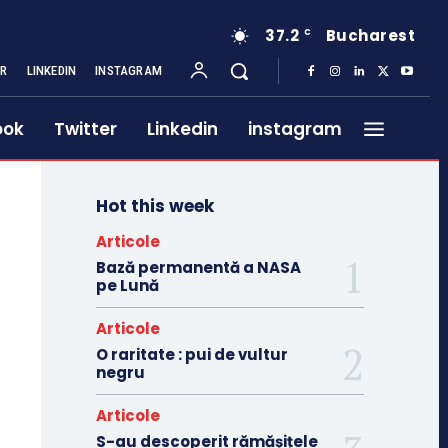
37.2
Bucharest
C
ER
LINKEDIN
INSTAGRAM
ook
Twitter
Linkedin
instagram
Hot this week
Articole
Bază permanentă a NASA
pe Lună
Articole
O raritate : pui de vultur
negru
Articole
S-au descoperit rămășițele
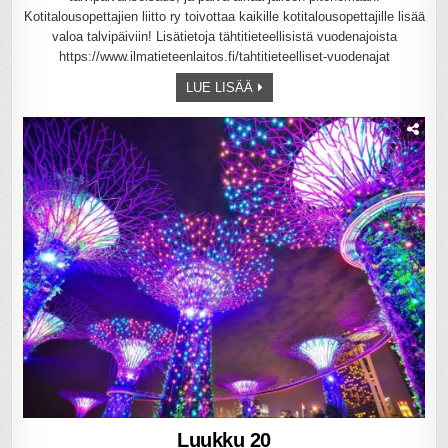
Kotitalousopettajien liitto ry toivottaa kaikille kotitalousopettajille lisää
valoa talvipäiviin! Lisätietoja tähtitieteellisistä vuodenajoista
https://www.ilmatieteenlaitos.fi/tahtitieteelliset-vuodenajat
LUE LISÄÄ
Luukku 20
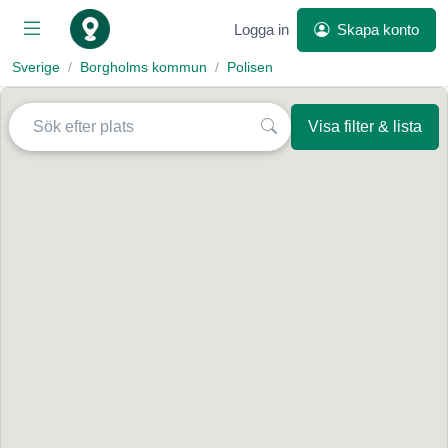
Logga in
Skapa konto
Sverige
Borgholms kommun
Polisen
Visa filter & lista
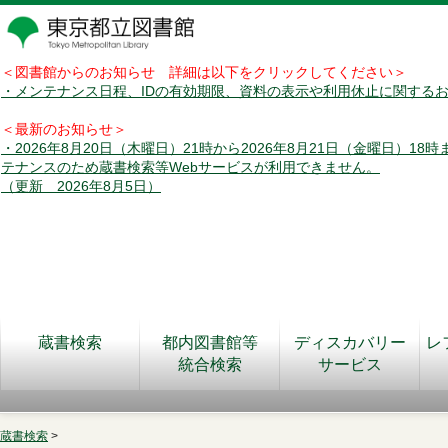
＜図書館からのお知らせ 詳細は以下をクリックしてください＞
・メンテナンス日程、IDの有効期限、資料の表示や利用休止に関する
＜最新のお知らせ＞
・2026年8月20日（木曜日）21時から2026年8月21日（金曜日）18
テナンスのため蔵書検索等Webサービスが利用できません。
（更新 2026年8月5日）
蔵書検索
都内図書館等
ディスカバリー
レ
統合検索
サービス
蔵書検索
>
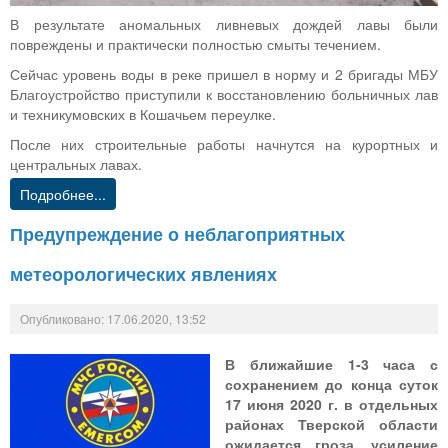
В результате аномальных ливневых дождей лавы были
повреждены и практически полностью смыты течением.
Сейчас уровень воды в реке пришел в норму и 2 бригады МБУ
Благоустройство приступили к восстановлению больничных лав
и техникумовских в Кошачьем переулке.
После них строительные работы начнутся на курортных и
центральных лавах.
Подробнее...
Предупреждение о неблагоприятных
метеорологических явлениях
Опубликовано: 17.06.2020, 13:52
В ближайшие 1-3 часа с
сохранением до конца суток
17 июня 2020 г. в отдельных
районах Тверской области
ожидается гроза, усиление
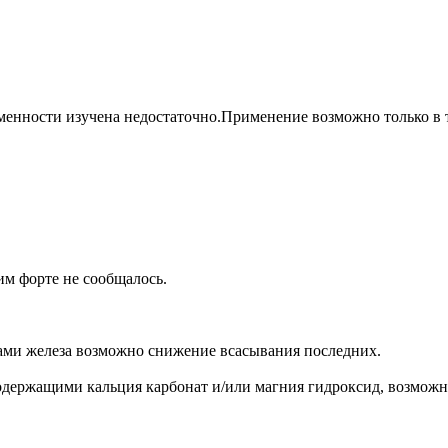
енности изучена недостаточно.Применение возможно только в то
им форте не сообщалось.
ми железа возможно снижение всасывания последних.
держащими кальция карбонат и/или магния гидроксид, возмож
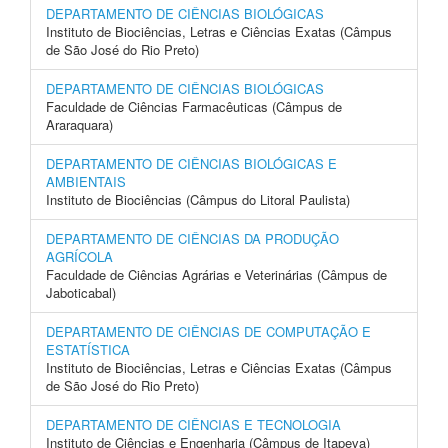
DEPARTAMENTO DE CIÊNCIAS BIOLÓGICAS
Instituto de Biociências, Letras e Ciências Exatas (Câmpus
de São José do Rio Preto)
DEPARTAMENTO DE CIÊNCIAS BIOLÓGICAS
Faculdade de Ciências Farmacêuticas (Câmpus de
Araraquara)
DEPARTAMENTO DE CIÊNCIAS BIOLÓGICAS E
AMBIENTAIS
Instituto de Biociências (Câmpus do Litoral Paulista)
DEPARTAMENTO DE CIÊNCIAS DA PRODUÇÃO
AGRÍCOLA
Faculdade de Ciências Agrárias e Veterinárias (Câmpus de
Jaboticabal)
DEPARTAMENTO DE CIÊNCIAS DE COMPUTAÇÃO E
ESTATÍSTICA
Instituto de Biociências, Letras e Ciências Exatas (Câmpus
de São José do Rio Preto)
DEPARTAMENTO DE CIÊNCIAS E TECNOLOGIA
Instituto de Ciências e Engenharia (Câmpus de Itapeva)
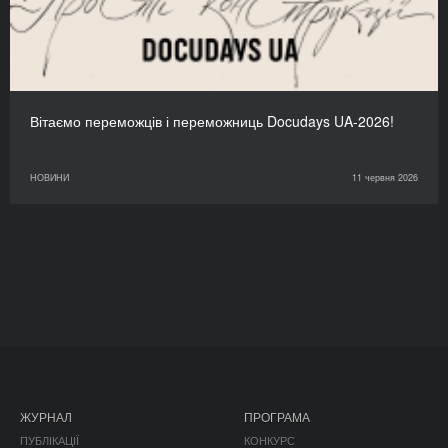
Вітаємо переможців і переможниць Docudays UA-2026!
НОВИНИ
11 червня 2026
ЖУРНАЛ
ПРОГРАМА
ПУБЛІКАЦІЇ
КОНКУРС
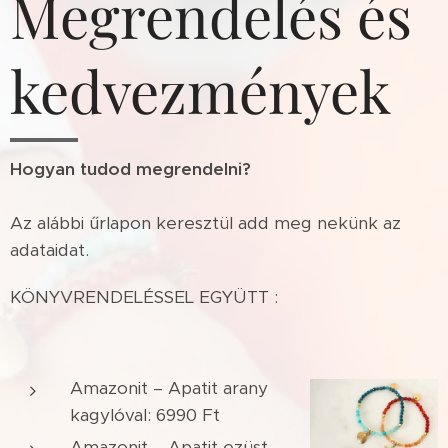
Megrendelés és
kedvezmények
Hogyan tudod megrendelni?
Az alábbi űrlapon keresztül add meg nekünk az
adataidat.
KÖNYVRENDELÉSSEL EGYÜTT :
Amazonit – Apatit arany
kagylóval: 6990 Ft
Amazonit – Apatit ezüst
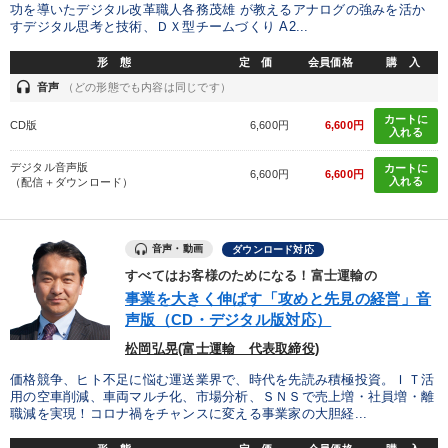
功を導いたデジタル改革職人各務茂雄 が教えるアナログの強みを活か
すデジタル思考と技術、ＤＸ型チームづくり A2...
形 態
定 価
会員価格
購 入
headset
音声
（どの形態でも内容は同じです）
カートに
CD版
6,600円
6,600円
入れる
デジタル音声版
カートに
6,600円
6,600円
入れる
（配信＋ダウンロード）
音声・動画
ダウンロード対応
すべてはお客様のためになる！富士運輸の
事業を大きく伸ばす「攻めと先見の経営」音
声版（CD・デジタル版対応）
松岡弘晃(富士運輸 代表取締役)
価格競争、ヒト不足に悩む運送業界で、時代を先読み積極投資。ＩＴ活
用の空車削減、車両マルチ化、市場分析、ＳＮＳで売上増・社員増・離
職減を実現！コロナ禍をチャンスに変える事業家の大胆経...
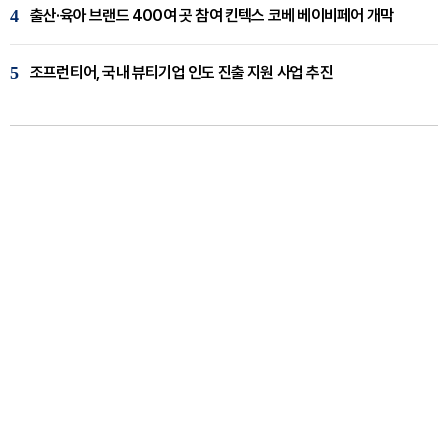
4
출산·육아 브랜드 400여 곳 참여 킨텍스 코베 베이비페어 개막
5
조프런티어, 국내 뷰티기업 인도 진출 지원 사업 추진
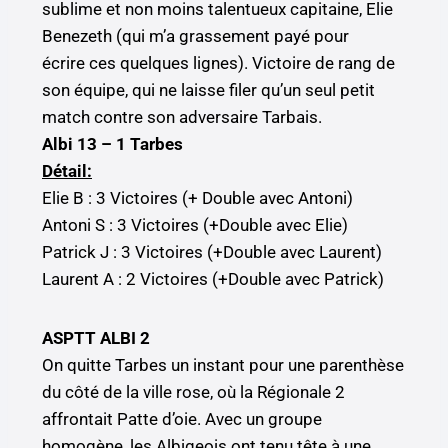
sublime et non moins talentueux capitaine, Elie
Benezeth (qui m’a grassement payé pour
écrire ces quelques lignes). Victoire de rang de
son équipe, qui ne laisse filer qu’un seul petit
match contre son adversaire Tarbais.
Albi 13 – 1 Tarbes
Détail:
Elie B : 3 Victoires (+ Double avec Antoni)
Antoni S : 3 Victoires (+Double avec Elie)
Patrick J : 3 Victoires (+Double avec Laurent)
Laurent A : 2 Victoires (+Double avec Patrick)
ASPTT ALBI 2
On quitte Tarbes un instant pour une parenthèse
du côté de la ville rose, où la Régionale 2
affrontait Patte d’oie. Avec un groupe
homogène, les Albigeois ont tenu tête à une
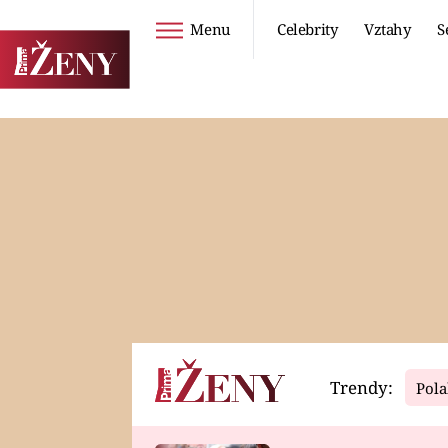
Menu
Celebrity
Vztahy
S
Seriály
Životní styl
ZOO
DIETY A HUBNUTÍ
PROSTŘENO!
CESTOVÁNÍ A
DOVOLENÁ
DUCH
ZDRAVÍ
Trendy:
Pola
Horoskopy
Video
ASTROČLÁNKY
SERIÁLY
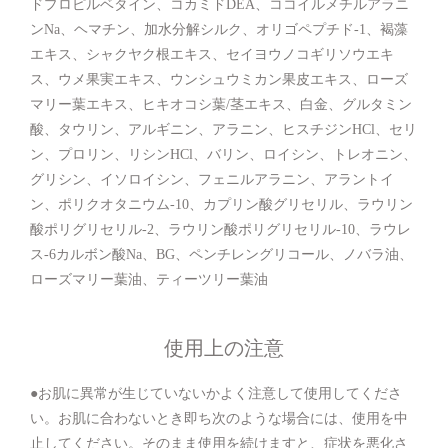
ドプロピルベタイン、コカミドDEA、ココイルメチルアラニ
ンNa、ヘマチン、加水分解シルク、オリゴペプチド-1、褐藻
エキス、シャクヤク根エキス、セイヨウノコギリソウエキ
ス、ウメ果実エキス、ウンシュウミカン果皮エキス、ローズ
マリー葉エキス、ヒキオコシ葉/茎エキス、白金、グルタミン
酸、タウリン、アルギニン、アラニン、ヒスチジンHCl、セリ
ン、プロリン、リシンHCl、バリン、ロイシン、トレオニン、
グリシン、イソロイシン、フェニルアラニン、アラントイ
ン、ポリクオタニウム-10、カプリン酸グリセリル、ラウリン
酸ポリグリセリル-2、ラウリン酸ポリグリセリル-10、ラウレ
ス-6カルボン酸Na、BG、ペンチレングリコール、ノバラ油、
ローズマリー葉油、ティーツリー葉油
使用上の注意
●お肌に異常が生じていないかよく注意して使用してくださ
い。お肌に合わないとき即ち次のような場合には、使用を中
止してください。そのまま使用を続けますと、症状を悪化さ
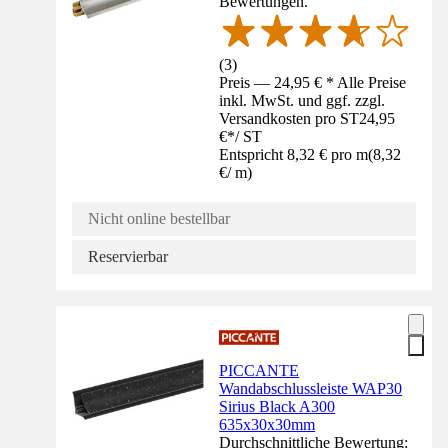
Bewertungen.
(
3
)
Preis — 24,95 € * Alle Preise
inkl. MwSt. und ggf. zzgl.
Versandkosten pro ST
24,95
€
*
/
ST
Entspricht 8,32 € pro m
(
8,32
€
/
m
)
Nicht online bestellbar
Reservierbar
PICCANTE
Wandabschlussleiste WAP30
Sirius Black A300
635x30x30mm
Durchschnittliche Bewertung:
----
# EXERCISE REQUIREMENTS
From the first line of the listing above, repeat every line through the one holding "Jaboticabal)". Both ends count, and pictures stay out.

# EXERCISE SOLUTION
37.2
Bucharest
C
ER
LINKEDIN
INSTAGRAM
ook
Twitter
Linkedin
instagram
Hot this week
Articole
Bază permanentă a NASA
pe Lună
Articole
O raritate : pui de vultur
negru
Articole
S-au descoperit rămășițele
Kotitalousopettajien liitto ry toivottaa kaikille kotitalousopettajille lisää
valoa talvipäiviin! Lisätietoja tähtitieteellisistä vuodenajoista
https://www.ilmatieteenlaitos.fi/tahtitieteelliset-vuodenajat
LUE LISÄÄ
Luukku 20
Logga in
Skapa konto
Sverige
Borgholms kommun
Polisen
Visa filter & lista
＜図書館からのお知らせ 詳細は以下をクリックしてください＞
・メンテナンス日程、IDの有効期限、資料の表示や利用休止に関する
＜最新のお知らせ＞
・2026年8月20日（木曜日）21時から2026年8月21日（金曜日）18
テナンスのため蔵書検索等Webサービスが利用できません。
（更新 2026年8月5日）
蔵書検索
都内図書館等
ディスカバリー
レ
統合検索
サービス
蔵書検索
>
В результате аномальных ливневых дождей лавы были
повреждены и практически полностью смыты течением.
Сейчас уровень воды в реке пришел в норму и 2 бригады МБУ
Благоустройство приступили к восстановлению больничных лав
и техникумовских в Кошачьем переулке.
После них строительные работы начнутся на курортных и
центральных лавах.
Подробнее...
Предупреждение о неблагоприятных
метеорологических явлениях
Опубликовано: 17.06.2020, 13:52
В ближайшие 1-3 часа с
сохранением до конца суток
17 июня 2020 г. в отдельных
районах Тверской области
ожидается гроза, усиление
енности изучена недостаточно.Применение возможно только в то
им форте не сообщалось.
ми железа возможно снижение всасывания последних.
держащими кальция карбонат и/или магния гидроксид, возмож
DEPARTAMENTO DE CIÊNCIAS BIOLÓGICAS
Instituto de Biociências, Letras e Ciências Exatas (Câmpus
de São José do Rio Preto)
DEPARTAMENTO DE CIÊNCIAS BIOLÓGICAS
Faculdade de Ciências Farmacêuticas (Câmpus de
Araraquara)
DEPARTAMENTO DE CIÊNCIAS BIOLÓGICAS E
AMBIENTAIS
Instituto de Biociências (Câmpus do Litoral Paulista)
DEPARTAMENTO DE CIÊNCIAS DA PRODUÇÃO
AGRÍCOLA
Faculdade de Ciências Agrárias e Veterinárias (Câmpus de
Jaboticabal)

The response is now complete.